Malware Detection on Highly Imbalanced Data through Sequence Modeling (Topic 1.2)
Resources Used
Group 2 Slides: https://canvas.tamu.edu/courses/405410# Topic 1.2 Paper: https://dl.acm.org/doi/10.1145/3338501.3357374
Topics
Here’s a list of topics you should be familiar with for this paper. Many overlap with Topic 1.1.
malware
goodware
machine learning
dynamic analysis
sequence modeling
imbalanced datasets
deep learning
LSTM
Abstract
This paper studies Android malware detection under highly imbalanced datasets through sequence modeling. The authors analyze the sequences of app activity specifically dynamic and apply deep learning methods that preserve ordering like LSTM to detect malware when malware samples are a small fraction of all apps. They show that sequence models perform better than simpler baselines, especially when the malware percentage is very low.
Problem
- In realistic Android datasets, malware is very rare only about 0.01-2% in apps.

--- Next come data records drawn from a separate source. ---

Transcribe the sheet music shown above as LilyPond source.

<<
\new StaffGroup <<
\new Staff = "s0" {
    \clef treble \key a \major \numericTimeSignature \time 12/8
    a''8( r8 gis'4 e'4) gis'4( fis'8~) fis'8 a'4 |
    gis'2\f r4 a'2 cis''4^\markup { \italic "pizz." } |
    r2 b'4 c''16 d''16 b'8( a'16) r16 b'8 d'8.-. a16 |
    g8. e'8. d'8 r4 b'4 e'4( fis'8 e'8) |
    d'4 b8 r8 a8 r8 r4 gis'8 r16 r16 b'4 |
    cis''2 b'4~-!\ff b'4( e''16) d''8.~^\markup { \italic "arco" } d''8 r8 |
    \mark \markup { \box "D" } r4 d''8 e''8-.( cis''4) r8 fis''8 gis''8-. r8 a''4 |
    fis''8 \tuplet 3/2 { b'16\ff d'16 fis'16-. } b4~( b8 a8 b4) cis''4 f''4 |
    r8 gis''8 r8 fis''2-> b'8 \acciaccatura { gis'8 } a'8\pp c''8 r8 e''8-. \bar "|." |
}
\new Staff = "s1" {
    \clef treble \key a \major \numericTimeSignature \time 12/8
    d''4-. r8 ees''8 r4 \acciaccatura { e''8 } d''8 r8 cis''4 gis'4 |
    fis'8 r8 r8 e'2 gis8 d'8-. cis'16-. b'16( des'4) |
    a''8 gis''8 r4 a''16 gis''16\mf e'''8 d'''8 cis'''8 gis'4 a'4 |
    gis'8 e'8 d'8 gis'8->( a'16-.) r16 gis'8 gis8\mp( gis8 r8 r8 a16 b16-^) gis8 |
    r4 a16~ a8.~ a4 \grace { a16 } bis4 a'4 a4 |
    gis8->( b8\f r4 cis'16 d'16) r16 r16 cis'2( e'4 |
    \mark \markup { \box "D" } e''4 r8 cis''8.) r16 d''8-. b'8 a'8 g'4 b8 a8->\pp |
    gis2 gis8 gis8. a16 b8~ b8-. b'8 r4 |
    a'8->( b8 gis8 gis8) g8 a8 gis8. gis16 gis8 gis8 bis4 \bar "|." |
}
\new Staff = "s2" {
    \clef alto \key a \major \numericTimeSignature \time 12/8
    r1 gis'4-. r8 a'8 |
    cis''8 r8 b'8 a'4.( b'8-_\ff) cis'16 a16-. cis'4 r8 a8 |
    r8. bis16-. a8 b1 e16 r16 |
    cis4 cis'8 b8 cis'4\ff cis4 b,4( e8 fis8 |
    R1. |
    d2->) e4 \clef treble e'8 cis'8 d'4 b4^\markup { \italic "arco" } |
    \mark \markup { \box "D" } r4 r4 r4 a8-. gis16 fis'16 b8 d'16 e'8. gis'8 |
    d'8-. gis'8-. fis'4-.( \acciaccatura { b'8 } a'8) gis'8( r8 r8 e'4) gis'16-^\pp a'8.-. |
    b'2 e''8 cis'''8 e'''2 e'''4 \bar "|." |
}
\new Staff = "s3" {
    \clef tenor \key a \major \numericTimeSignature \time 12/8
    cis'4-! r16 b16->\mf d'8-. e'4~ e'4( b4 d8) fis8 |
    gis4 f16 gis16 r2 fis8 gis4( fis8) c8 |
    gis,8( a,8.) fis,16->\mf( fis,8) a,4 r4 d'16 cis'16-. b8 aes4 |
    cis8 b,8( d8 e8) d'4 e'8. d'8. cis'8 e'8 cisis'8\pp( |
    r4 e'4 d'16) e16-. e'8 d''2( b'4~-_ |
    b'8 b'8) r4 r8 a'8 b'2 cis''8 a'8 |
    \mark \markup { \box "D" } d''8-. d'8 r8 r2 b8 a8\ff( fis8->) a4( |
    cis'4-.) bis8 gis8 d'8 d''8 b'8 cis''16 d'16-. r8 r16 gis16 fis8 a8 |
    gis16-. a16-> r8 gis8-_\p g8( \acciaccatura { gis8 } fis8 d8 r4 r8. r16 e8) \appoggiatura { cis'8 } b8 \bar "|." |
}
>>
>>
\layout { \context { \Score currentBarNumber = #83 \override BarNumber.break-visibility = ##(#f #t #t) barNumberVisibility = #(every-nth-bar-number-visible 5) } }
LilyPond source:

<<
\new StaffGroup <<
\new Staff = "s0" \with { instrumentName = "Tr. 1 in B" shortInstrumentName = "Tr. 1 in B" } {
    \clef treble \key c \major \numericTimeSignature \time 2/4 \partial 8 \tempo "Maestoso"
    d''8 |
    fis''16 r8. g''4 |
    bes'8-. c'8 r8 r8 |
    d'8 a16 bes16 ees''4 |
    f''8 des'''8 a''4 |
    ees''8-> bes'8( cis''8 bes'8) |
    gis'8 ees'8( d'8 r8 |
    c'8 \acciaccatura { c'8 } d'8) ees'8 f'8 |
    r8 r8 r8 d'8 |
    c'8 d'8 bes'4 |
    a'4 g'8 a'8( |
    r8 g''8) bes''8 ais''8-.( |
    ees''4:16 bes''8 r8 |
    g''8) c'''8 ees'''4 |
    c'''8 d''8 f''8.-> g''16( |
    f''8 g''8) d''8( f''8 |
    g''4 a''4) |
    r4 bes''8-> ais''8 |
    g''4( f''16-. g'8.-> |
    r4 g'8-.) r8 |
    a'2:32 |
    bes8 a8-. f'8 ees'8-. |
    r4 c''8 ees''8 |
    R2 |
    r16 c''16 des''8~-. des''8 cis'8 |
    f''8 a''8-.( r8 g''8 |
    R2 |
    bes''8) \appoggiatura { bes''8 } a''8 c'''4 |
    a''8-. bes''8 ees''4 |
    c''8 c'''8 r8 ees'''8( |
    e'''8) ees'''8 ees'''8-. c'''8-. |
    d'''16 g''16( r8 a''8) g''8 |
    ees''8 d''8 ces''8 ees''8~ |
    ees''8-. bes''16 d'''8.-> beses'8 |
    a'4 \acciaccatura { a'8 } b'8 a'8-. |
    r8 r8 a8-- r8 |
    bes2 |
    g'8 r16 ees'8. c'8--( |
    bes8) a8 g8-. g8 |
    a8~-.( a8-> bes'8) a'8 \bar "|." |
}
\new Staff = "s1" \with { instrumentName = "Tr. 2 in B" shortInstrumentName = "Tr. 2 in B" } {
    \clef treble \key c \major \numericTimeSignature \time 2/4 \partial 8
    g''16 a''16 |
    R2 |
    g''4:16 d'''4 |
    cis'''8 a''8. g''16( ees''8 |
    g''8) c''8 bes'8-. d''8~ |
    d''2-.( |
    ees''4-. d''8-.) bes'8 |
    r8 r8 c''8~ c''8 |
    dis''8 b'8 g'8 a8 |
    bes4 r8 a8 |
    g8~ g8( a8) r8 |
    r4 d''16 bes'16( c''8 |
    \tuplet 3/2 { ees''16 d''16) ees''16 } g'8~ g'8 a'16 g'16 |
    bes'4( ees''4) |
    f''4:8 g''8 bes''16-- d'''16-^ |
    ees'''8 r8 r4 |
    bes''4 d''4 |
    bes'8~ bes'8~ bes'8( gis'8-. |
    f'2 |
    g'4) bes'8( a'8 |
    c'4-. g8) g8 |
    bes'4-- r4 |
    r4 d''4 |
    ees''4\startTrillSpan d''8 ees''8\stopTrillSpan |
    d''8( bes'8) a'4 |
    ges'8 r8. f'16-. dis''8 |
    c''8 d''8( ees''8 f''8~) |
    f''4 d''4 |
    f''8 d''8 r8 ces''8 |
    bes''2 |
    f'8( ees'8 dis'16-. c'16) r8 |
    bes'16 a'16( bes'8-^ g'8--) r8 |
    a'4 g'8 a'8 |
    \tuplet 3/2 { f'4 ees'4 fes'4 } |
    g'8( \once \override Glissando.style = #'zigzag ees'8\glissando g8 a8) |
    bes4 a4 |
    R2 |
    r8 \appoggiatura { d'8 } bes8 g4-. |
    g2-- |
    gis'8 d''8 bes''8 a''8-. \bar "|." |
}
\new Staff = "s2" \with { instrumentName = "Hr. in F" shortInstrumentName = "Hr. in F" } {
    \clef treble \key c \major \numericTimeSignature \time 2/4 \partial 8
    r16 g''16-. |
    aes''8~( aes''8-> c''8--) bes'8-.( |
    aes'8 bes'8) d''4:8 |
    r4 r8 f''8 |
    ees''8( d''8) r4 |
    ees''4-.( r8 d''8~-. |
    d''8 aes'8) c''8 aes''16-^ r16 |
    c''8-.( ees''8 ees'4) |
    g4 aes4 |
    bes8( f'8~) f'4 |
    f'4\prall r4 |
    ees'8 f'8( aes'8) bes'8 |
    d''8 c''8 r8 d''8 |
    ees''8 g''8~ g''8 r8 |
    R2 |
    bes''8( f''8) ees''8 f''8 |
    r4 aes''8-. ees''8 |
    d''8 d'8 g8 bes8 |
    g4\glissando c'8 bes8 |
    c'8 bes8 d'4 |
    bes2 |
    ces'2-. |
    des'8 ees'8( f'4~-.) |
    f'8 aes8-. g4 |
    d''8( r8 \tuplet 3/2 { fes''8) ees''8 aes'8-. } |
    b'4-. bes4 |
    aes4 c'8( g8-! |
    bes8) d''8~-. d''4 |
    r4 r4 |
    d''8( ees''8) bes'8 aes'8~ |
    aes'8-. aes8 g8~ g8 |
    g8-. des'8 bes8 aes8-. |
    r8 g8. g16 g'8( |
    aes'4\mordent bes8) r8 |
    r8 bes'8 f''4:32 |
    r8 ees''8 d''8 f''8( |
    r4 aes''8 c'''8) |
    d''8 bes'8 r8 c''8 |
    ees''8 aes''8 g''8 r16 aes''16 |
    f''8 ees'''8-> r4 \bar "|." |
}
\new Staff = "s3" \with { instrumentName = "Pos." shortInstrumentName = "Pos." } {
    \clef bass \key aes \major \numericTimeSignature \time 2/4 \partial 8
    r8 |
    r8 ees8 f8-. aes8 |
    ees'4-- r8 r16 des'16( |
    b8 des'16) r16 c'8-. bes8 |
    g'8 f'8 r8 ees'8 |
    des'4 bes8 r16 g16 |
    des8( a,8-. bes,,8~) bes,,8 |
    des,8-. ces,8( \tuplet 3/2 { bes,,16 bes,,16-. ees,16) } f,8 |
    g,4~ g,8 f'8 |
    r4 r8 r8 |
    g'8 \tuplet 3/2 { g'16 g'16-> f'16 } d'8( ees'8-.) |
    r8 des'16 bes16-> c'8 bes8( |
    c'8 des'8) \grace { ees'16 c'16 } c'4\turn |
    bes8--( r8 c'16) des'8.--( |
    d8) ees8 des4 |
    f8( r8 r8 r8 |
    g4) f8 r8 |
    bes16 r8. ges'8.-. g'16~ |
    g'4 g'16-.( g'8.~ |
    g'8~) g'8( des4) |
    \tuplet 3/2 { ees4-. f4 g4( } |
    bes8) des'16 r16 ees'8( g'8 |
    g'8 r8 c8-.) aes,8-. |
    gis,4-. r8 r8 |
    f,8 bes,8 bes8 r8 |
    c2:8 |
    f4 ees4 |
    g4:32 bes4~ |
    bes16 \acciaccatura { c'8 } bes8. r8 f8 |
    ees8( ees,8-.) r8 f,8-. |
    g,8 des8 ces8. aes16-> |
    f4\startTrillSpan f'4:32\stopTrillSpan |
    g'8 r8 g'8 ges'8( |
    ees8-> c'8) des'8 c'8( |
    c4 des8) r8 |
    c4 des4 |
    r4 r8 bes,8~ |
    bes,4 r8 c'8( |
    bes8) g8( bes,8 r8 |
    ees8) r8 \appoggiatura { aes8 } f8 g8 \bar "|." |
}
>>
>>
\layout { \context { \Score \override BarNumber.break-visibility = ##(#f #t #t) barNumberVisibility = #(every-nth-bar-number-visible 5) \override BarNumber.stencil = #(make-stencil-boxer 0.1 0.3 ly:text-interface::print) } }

- Most ML models do poorly when analyzing malware samples vs goodware: they may get high accuracy simply by labeling everything as benign. False negatives (missed malware) cause a lot of issues with the model.
- Need for methods that can detect malware reliably even when there is severe class imbalance. → Basically there is just not enough training data for malware.
Solution
- Use dynamic analysis to extract activity sequences of Android apps, the order and type of activities the app performs, rather than just static features.
- Apply sequence modeling with deep learning using LSTM, or Transformer models like BERT that can take into account context and ordering in the app behavior.
- Use sampling strategies and training methods that handle imbalanced data well (sampling majority class, over-sampling minority class, possibly cost-sensitive losses.
Results
- Sequence models (LSTM or Transformer‐based) outperform non‐sequence baselines in detecting malware, especially when malware is rare.
- Even when malware is <0.5% of the dataset, they get good detection rates (good recall) while keeping false positives not too bad.
- Preserving order of actions for the behavior of the malware is very important with sequence modeling and just looking at features will miss the overall context of the sample.
My Opinion
Preserving the sequence in dynamic behavior gives an advantage as opposed to just looking at static features. However, dynamic analysis is more resource-intensive and we would need to simulate the execution. I think this approach fills an important gap compared to what we learned in Topic 1.1 in Humans vs Machines most of the focus was given to static features and comparing human‐picked features vs ML, this paper focus more on dynamic, temporal behavior, and models that can pick up patterns over time.
We need to focus on properly splitting training data and using deep learning. We need to have a balance between malware and goodware while training to minimize false positives.
Thoughts
- Sequence modeling helps for malware that tries to hide malicious behavior until certain conditions (triggered behaviors) for example checking a debugging environment. Static features may be defeated by obfuscating the malware sample.
- But dynamic analysis + sequence models will likely have tradeoffs in speed, cost, and maybe adversarial evasion (hiding malicious behavior or delaying it)
Connection with Topic 1.1
- Topic 1.1 studied which features static/dynamic human experts, novices, and ML pick as a priority. This paper builds on that by focusing not just which features but how features happen over time basically the sequence of these samples.
- Both papers focus primarily on dynamic features, but this one shows dynamic + ordering matters!!! Topic 1.1 mentioned features like processes, registry, DLLs.
- Also, the importance of understanding what features ML uses from Topic 1.1 connects here sequence modeling makes features harder to interpret, so we might need interpretability tools for sequence models too.